Nasser
(Samy Naceri), Santino (Benoît Magimel), Selim (Sami Bouajila), Nadia
(Anisia Uzeiman), et leur ami Martial (Martial Odone), acrobate de
talent, ont organisé le vol de matériel hi-fi dans un dépôt de la
région strasbourgeoise. Ils neutralisent sans peine les deux gardiens,
Louis (Pascal Greggory) et Spitz (Martin Amic). Tout se déroule sans
problème jusqu'à ce que fasse irruption un petit blindé de l'armée dans
lequel est transporté un criminel albanais, Abedin Nexhep (Angelo
Infanti), qui est sur le point d'être traduit en justice. Mais ses
acolytes sont bien décidés à tout tenter pour le libérer et assiègent
le dépôt...
Efficacité est le maître mot de cette histoire sous haute tension qui
n'a pas grand chose à envier aux productions américaines du même genre.

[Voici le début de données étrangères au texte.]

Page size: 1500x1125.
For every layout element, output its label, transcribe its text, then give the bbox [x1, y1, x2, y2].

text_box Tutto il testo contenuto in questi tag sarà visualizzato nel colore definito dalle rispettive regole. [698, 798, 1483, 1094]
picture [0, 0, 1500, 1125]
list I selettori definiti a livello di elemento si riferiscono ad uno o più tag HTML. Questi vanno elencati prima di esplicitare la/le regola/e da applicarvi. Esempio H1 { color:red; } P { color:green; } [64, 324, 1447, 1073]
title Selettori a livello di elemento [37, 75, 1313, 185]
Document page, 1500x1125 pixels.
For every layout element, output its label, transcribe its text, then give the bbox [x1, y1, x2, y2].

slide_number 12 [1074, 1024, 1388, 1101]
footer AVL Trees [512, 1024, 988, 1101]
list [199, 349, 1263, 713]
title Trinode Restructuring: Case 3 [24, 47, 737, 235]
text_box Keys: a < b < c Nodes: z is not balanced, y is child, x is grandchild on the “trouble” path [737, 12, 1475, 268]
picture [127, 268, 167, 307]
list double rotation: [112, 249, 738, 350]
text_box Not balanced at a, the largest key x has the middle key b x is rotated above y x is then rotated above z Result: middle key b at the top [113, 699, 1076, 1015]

Grâce à un montage rythmé, à une ouverture à multiples facettes qui
entretient durant un long moment un mystère quant aux différentes
"missions" des protagonistes, le film parvient à ne jamais sombrer
corps et biens dans le primaire purement spectaculaire.
Certes, le réalisateur se laisse bien aller, ponctuellement, à un
petit débordement de défouraillages gratuits tous azimuts, mais,
malgré la dominante musclée, sauvage et guerrière, il
réussit à ménager quelques séquences intimistes,
dramatiques, émotionnellement intenses. Grâce à elles, à l'implication
des acteurs (Nadia Farès surprenante d'intensité), et à quelques
notations originales (le flic qui se dissimule derrière un masque
facial d'acier), et malgré une stylisation des "méchants", qui sont
réduits à l'état d'ombres-marionnettes dézinguées comme au tir de fête
foraine, l'oeuvreinsuffle une dimension humaine dans ce qui semblait, a priori, n'être qu'un alignement basique de scènes choc.